Земля блакитна, ніби апельсин Documentaire ukraino-lituanien d’Irina Tsilyk (2020), avec Anna Gladka, Myroslava Trofymchouk, Anastasia Trofymchouk, Vladyslav Trofymchouk, Stanislav Gladky, Olena Gladka, Olga Gladka, Danylo Dydenko… 1h14. Sortie le 8 juin 2022.
“ La Terre est bleue comme une orange. ” Cette célèbre citation du lyrique Paul Eluard extraite du septième poème du premier chapitre du recueil “L'amour la poésie” exprime mieux que des discours interminables combien la fantaisie et l’imagination ont parfois la capacité de changer le monde, sans la moindre débauche de moyens à l'appui. La documentariste ukrainienne Irina Tsilyk y évoque le quotidien d’une famille du Donbass en guerre dont les enfants décident de répondre au fracas des armes par l’usage d’une caméra et de répliquer à la tragédie ambiante en tournant en famille un court métrage de fiction dans ce contexte à très haut risque. Ce film dans le film donne à la démarche de la réalisatrice un supplément d’âme fort inattendu que n'ont fait qu'accentuer les événements survenus, en validant sa démarche singulière comme une parabole magistrale autour de la folie du monde. En effet, à l’époque du tournage de The Earth is Blue as an Orange, la guerre restait encore localisée au Nord-Est de l’Ukraine, dans une région russophone qui revendiquait son identité par les armes et refusait d’endurer l’annexion arbitraire subie par la Crimée dans l’indifférence de l’opinion publique internationale.
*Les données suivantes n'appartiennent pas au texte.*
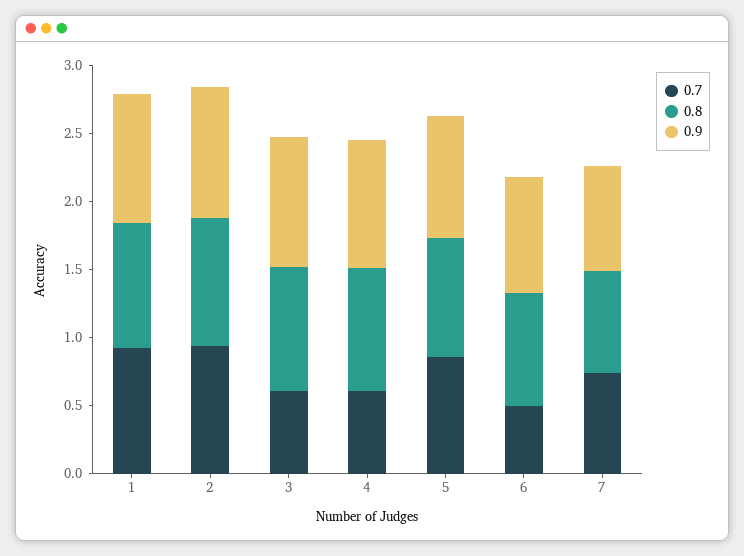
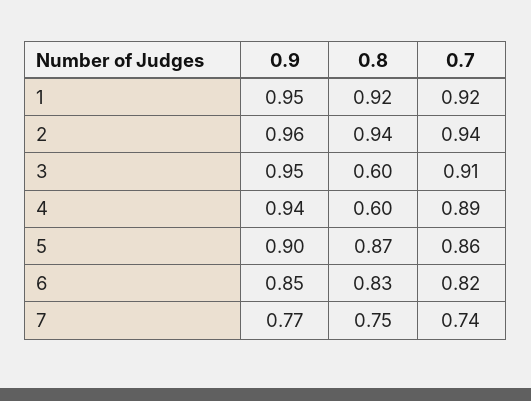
  {
    "0.7": {
      "1": 0.92,
      "2": 0.94,
-     "3": 0.6,
+     "3": 0.91,
-     "4": 0.6,
+     "4": 0.89,
      "5": 0.86,
-     "6": 0.5,
+     "6": 0.82,
      "7": 0.74
    },
    "0.8": {
      "1": 0.92,
      "2": 0.94,
-     "3": 0.9,
+     "3": 0.6,
-     "4": 0.9,
+     "4": 0.6,
      "5": 0.87,
      "6": 0.83,
      "7": 0.75
    },
    "0.9": {
      "1": 0.95,
      "2": 0.96,
      "3": 0.95,
      "4": 0.94,
      "5": 0.9,
      "6": 0.85,
      "7": 0.77
    }
  }

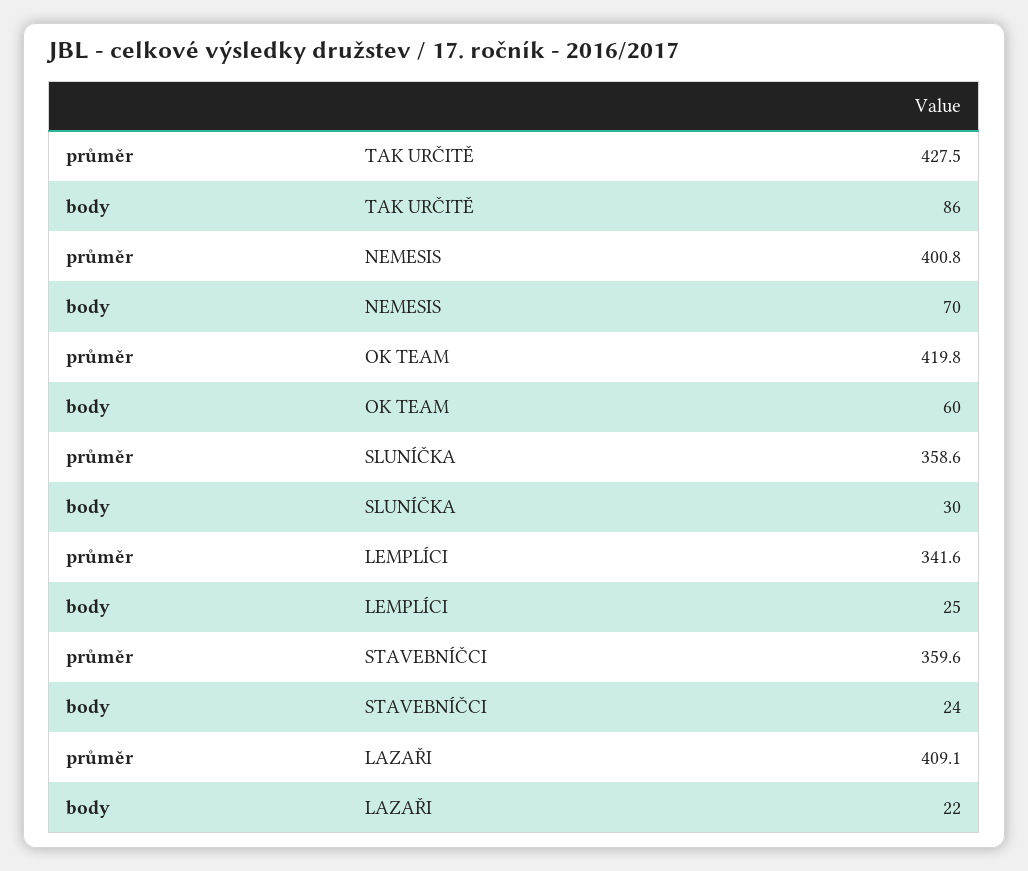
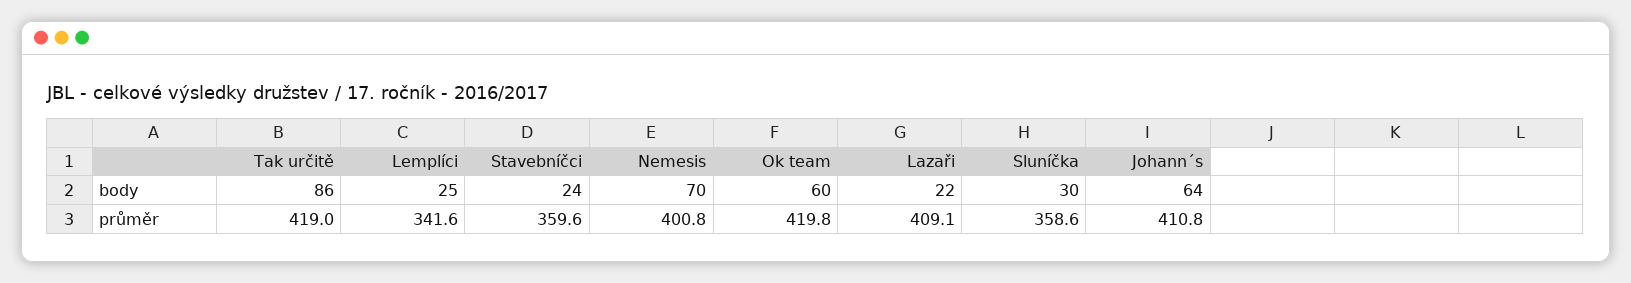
  {
    "průměr": {
-     "TAK URČITĚ": 427.5,
+     "TAK URČITĚ": 419,
      "NEMESIS": 400.8,
      "OK TEAM": 419.8,
      "SLUNÍČKA": 358.6,
      "LEMPLÍCI": 341.6,
      "STAVEBNÍČCI": 359.6,
-     "LAZAŘI": 409.1
+     "LAZAŘI": 409.1,
+     "Johann´s": 410.8
    },
    "body": {
      "TAK URČITĚ": 86,
      "NEMESIS": 70,
      "OK TEAM": 60,
      "SLUNÍČKA": 30,
      "LEMPLÍCI": 25,
      "STAVEBNÍČCI": 24,
-     "LAZAŘI": 22
+     "LAZAŘI": 22,
+     "Johann´s": 64
    }
  }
L’invasion de l’Ukraine par la Russie survenue en février dernier a contribué à donner à ce film une profondeur accrue, tant son propos se révèle universel et constitue un acte de résistance authentique.
Sous l’égide d’une mère omniprésente, cette famille de Krasnohorivka, à quelques kilomètres du front, se serre les coudes et trouve dans le cinéma un véritable exutoire. Au point de ne plus entendre le fracas des bombes lorsqu’elle regarde un film à la télévision ou de faire abstraction de la réalité environnante lorsqu’elle s’unit pour créer une fiction dans un monde où la réalité dépasse les fictions les plus folles et tord le cou à l'imagination sinon à l'imaginaire. À travers ce microcosme familial qui résiste à sa manière au fracas d’une guerre toute proche, Iryna Tsilyk témoigne de la capacité de survie d’un groupe qui se réfugie dans la création au point de ne plus entendre les bombes dont la caméra enregistre les explosions incessantes. Ce spécimen du fameux cinéma du réel s’avère d’une intensité émotionnelle hors du commun, pour une bonne part grâce à la détermination de ses protagonistes unis contre l’adversité : une mère protectrice au caractère bien trempé et ses enfants animés par leur volonté d’ériger la réalisation de leur modeste court métrage comme un rempart artistique dérisoire contre une innocence pervertie par une guerre qui n'est pas la leur. Par la singularité de sa démarche artistique et la personnalité de ses protagonistes déterminés, The Earth is Blue as an Orange ne peut que s’inscrire dans la durée comme un témoignage universel sur la puissance de l’art comme acte de résistance. Et les événements actuels ne peuvent qu’accroître cette sensation qu’aucun scénario fabriqué ne serait parvenu à imposer avec une telle évidence.